• Assignment: From the records below, copy every line that contains the string "scraps".

• Records to use:
▬▬▬▬▬▬

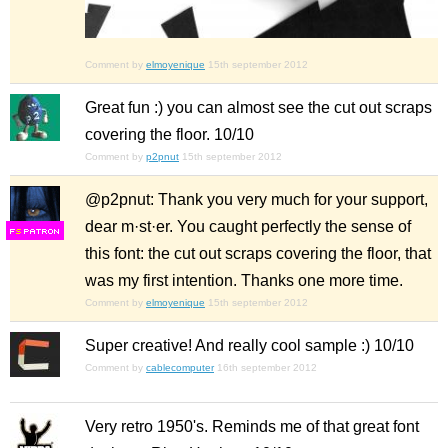
Comment by
elmoyenique
15th september 2012
Great fun :) you can almost see the cut out scraps
covering the floor. 10/10
Comment by
p2pnut
15th september 2012
@p2pnut: Thank you very much for your support,
dear m·st·er. You caught perfectly the sense of
F
S
this font: the cut out scraps covering the floor, that
was my first intention. Thanks one more time.
Comment by
elmoyenique
15th september 2012
Super creative! And really cool sample :) 10/10
Comment by
cablecomputer
16th september 2012
Very retro 1950's. Reminds me of that great font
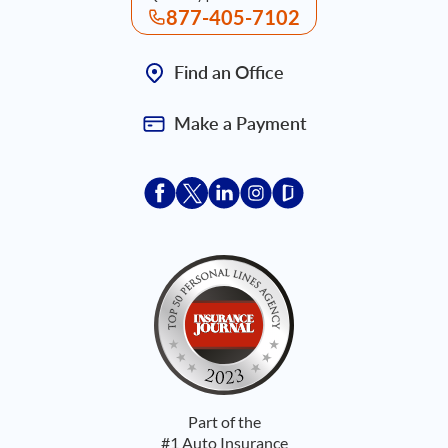
877-405-7102
Find an Office
Make a Payment
Acceptace Insurance facebook
Acceptace Insurance X
Acceptace Insurance linkedin
Acceptace Insurance ins
Acceptace Insurance
Part of the
#1 Auto Insurance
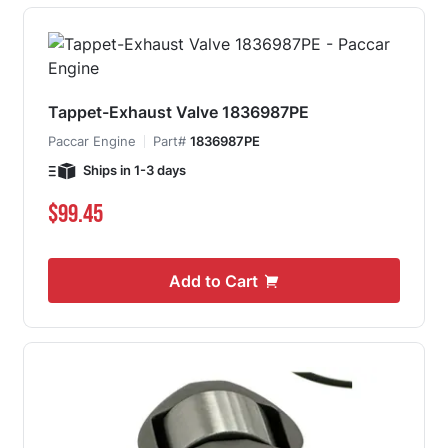
Tappet-Exhaust Valve 1836987PE
Paccar Engine
Part#
1836987PE
Ships in 1-3 days
$99.45
Add to Cart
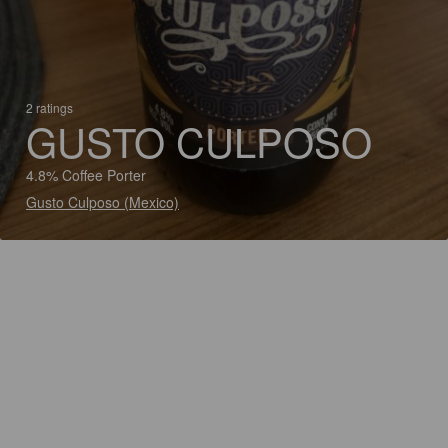
2 ratings
GUSTO CULPOSO
4.8% Coffee Porter
Gusto Culposo (Mexico)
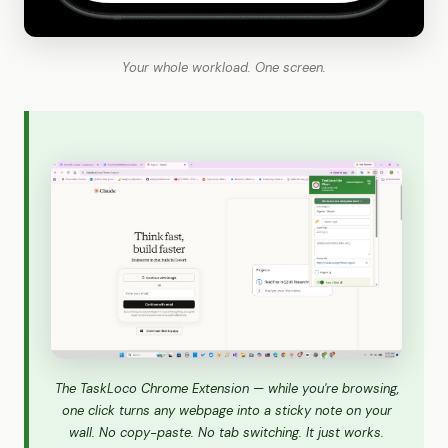
Your whole workload. One screen.
The TaskLoco Chrome Extension — while you're browsing,
one click turns any webpage into a sticky note on your
wall. No copy-paste. No tab switching. It just works.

▬▬▬▬▬▬

• Solution to this task:
Great fun :) you can almost see the cut out scraps
this font: the cut out scraps covering the floor, that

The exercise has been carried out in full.